● INPUT MATERIAL:
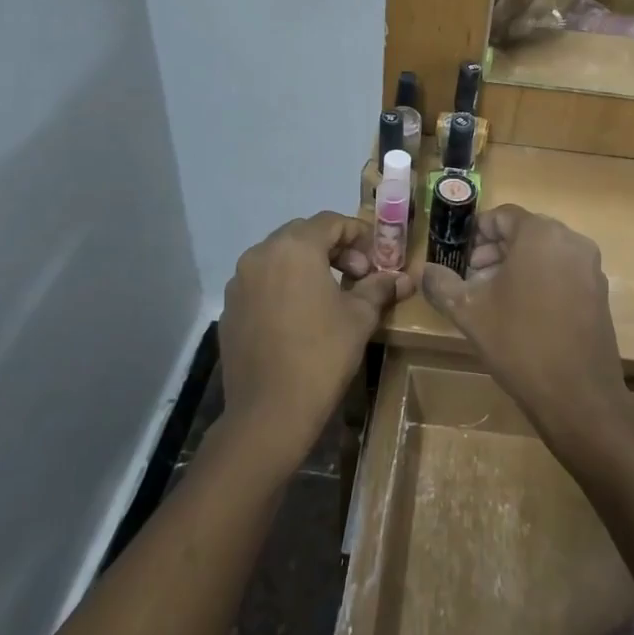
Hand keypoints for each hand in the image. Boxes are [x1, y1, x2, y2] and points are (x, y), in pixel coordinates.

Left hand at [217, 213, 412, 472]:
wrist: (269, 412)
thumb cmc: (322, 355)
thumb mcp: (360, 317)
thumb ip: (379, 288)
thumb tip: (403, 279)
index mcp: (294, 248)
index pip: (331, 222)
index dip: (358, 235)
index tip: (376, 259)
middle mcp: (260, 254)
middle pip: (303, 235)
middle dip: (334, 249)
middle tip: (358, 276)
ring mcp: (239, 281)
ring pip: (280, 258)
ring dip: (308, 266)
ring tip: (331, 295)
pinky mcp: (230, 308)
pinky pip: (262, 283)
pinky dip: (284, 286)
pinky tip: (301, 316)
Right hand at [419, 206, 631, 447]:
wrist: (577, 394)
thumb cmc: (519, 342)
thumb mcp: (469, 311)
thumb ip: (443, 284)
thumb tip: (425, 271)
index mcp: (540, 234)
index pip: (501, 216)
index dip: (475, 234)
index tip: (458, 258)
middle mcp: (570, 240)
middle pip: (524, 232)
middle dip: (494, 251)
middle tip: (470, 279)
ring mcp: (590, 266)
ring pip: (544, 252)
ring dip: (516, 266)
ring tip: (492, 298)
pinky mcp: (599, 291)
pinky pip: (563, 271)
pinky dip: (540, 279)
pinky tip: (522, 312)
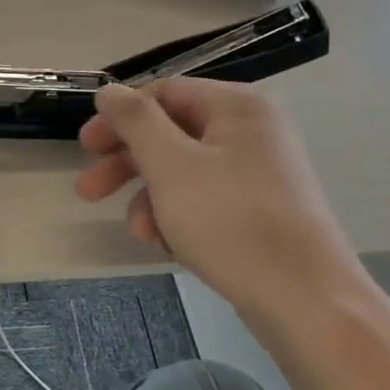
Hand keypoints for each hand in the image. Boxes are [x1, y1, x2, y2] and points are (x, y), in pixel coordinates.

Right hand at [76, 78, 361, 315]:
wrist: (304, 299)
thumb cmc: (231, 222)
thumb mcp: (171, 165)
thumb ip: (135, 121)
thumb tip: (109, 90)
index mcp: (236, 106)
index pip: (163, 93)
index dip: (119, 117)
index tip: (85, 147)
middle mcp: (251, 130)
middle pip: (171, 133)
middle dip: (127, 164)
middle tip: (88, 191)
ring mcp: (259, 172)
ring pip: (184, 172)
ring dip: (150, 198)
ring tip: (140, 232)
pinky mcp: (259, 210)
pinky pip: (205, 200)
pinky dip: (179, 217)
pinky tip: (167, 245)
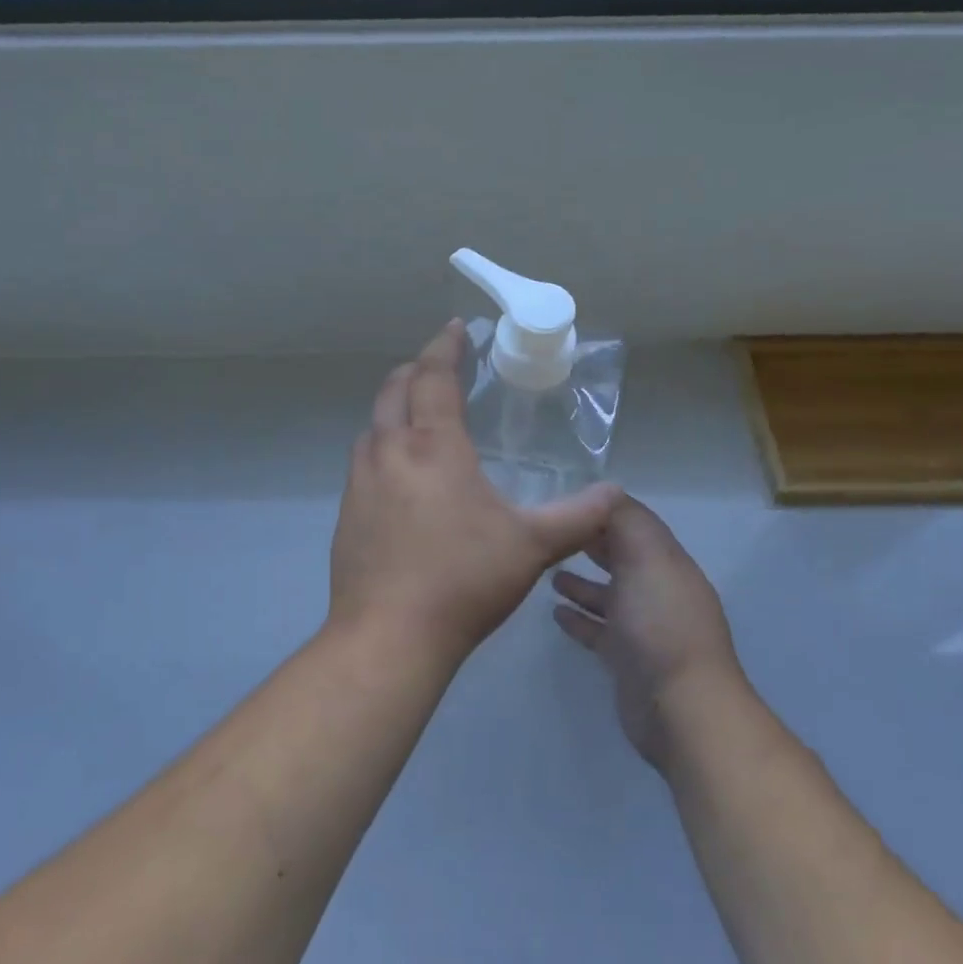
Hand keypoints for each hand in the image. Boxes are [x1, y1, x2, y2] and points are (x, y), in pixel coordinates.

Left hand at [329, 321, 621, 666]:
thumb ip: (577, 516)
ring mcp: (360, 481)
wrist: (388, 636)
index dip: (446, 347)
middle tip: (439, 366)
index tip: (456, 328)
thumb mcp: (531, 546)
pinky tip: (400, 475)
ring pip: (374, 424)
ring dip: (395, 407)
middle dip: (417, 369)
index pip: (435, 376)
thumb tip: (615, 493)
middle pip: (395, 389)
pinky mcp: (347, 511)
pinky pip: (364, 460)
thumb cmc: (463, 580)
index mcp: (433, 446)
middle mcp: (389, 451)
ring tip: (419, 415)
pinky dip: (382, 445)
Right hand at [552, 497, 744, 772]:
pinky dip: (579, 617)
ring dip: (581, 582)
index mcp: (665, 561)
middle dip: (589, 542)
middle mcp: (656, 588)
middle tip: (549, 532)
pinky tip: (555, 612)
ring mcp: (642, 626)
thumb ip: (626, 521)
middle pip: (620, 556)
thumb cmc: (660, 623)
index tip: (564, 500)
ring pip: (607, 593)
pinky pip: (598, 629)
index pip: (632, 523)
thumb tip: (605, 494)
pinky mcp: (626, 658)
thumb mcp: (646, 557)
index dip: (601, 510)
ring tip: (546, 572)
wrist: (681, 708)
--
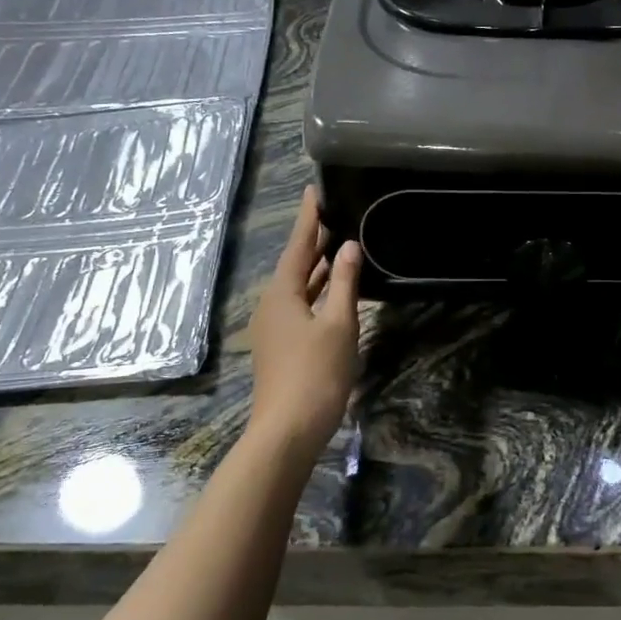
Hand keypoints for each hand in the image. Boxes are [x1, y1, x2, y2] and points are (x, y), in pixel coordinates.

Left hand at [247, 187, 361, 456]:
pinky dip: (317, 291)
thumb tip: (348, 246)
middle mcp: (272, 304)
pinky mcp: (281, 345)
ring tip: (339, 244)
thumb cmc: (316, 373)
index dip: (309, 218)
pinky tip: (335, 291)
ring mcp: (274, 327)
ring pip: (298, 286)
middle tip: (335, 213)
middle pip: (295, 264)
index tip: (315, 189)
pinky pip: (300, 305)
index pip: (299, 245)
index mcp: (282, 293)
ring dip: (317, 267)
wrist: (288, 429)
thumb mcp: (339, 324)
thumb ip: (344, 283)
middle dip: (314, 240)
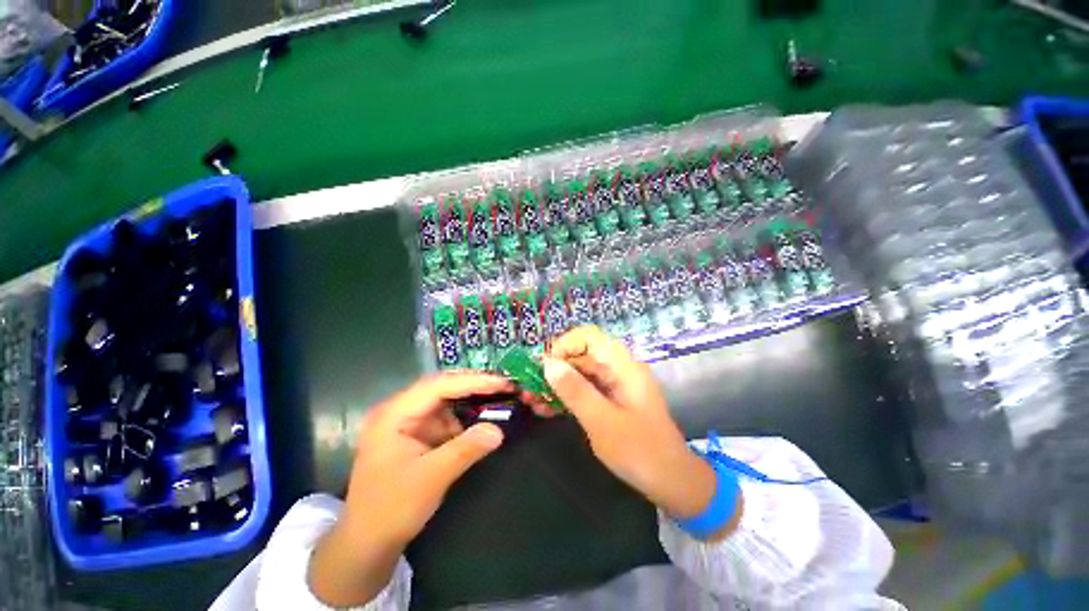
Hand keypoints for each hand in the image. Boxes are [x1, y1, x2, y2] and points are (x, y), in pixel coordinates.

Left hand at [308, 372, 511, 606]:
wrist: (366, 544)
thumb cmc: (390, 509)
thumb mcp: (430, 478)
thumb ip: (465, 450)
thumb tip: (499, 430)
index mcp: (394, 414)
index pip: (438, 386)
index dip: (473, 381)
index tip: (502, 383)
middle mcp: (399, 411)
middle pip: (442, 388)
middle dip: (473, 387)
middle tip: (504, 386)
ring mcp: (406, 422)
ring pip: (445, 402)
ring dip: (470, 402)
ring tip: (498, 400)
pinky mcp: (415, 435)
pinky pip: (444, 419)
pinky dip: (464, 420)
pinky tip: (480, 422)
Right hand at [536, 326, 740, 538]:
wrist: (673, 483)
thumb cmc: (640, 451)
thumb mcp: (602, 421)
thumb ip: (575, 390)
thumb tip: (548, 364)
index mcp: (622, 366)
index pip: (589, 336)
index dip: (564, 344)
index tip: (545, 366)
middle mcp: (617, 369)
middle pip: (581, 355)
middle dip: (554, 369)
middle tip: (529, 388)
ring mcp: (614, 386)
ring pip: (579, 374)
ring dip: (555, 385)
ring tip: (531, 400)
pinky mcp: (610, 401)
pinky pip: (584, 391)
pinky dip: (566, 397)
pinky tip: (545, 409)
* * *
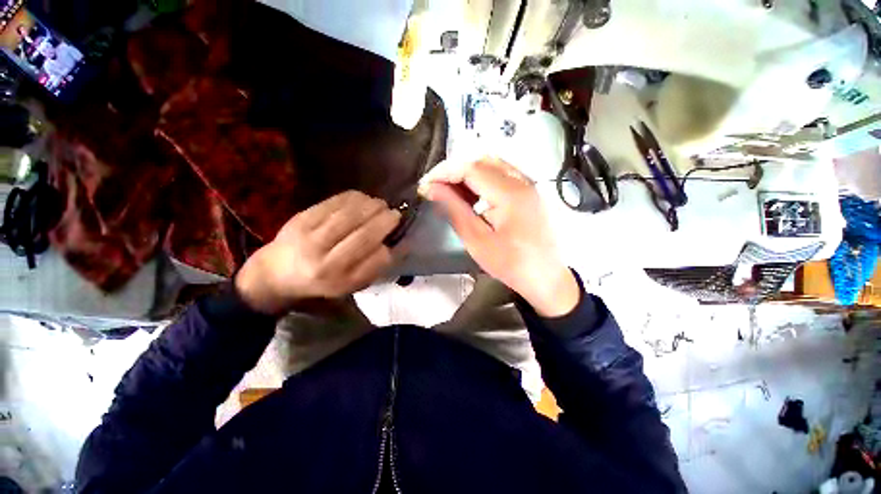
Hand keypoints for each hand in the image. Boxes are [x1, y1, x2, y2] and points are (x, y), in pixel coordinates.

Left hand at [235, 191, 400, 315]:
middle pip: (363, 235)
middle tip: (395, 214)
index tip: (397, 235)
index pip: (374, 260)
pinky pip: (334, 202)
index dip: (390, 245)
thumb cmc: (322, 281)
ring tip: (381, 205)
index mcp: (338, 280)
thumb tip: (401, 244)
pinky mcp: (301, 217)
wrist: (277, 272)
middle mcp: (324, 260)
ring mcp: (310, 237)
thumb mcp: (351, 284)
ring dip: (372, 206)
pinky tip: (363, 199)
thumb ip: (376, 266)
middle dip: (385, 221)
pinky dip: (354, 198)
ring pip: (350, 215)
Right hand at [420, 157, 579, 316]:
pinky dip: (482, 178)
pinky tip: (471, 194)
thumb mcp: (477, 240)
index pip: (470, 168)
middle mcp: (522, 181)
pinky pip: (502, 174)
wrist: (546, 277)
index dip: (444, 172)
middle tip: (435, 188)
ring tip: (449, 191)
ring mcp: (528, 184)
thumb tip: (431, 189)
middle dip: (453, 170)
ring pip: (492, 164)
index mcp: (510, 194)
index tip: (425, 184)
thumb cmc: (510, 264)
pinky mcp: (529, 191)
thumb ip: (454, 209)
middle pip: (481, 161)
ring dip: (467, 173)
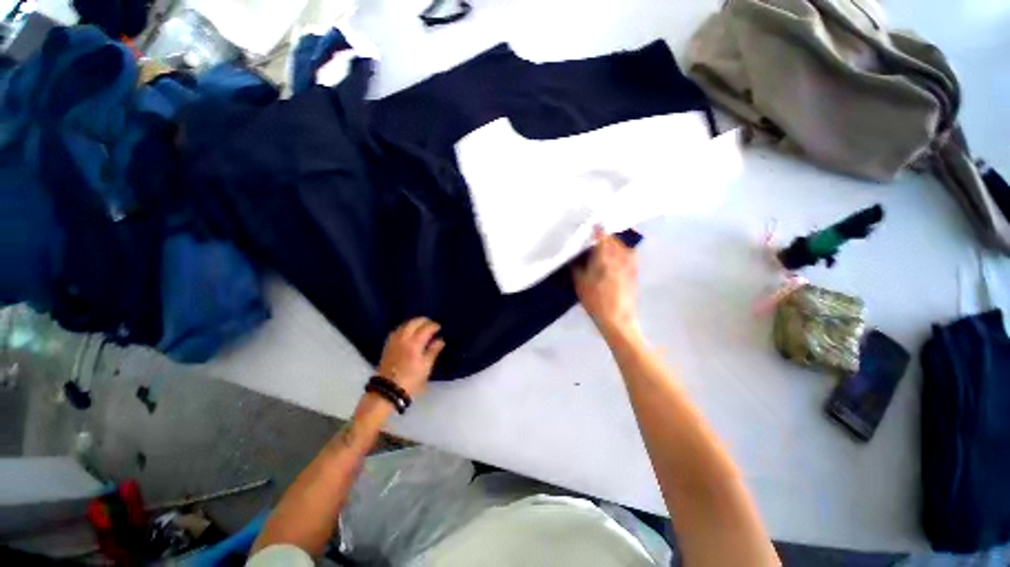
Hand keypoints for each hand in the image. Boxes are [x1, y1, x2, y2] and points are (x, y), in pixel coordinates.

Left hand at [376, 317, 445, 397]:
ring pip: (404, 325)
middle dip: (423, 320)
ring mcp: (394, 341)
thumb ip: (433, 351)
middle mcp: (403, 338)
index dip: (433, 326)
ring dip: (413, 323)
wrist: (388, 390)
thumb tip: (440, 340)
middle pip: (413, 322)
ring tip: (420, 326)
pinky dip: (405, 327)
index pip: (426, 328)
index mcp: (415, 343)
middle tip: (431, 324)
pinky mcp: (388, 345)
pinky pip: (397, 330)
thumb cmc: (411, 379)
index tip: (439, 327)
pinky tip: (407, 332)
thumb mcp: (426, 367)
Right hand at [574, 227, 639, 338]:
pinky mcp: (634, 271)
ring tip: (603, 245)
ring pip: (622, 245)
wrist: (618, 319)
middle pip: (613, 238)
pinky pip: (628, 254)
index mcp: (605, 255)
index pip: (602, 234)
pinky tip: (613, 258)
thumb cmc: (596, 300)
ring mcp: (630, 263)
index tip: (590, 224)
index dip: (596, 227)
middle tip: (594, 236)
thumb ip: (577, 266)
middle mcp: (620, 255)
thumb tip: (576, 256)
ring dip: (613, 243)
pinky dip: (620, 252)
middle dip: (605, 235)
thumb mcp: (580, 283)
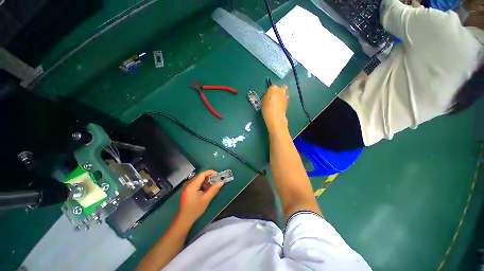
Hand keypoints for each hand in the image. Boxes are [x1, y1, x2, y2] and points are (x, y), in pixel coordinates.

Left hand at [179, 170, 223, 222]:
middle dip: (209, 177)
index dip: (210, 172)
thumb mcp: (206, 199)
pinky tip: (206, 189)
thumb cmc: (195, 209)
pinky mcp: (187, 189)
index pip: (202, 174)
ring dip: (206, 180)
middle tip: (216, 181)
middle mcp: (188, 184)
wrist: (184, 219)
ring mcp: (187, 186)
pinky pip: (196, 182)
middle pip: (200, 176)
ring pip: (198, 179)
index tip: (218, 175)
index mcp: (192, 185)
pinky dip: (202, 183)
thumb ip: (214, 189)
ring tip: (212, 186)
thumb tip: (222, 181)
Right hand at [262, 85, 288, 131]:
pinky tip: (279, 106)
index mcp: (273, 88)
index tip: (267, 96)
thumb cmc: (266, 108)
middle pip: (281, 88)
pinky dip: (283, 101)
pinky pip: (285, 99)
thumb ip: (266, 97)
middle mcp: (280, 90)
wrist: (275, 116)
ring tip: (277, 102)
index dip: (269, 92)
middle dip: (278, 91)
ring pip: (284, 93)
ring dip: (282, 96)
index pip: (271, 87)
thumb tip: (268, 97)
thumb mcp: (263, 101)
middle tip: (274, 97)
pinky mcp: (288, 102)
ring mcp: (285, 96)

● PROMPT: Please give an exact copy of the lines above, beginning with the line containing "pinky dip: (405, 327)" and running through the line containing "thumb mcp: (580, 283)", and of no other lines.

● WRITTEN RESPONSE:
pinky dip: (405, 327)
index pip: (426, 328)
index mcp: (415, 343)
middle tip: (431, 324)
pinky mcp: (388, 345)
pinky pip: (397, 330)
thumb cmc: (411, 379)
index tip: (439, 327)
pinky tip: (407, 332)
thumb mcp: (426, 367)
Right hand at [574, 227, 639, 338]:
pinky mcp: (634, 271)
ring tip: (603, 245)
ring pip: (622, 245)
wrist: (618, 319)
middle pip: (613, 238)
pinky pip: (628, 254)
index mcp: (605, 255)
index pip: (602, 234)
pinky tip: (613, 258)
thumb cmc: (596, 300)
ring mcp: (630, 263)
index tip: (590, 224)
index dip: (596, 227)
middle tip: (594, 236)
thumb ip: (577, 266)
middle mcp: (620, 255)
thumb tip: (576, 256)
ring dip: (613, 243)
pinky dip: (620, 252)
middle dip: (605, 235)
thumb mcp: (580, 283)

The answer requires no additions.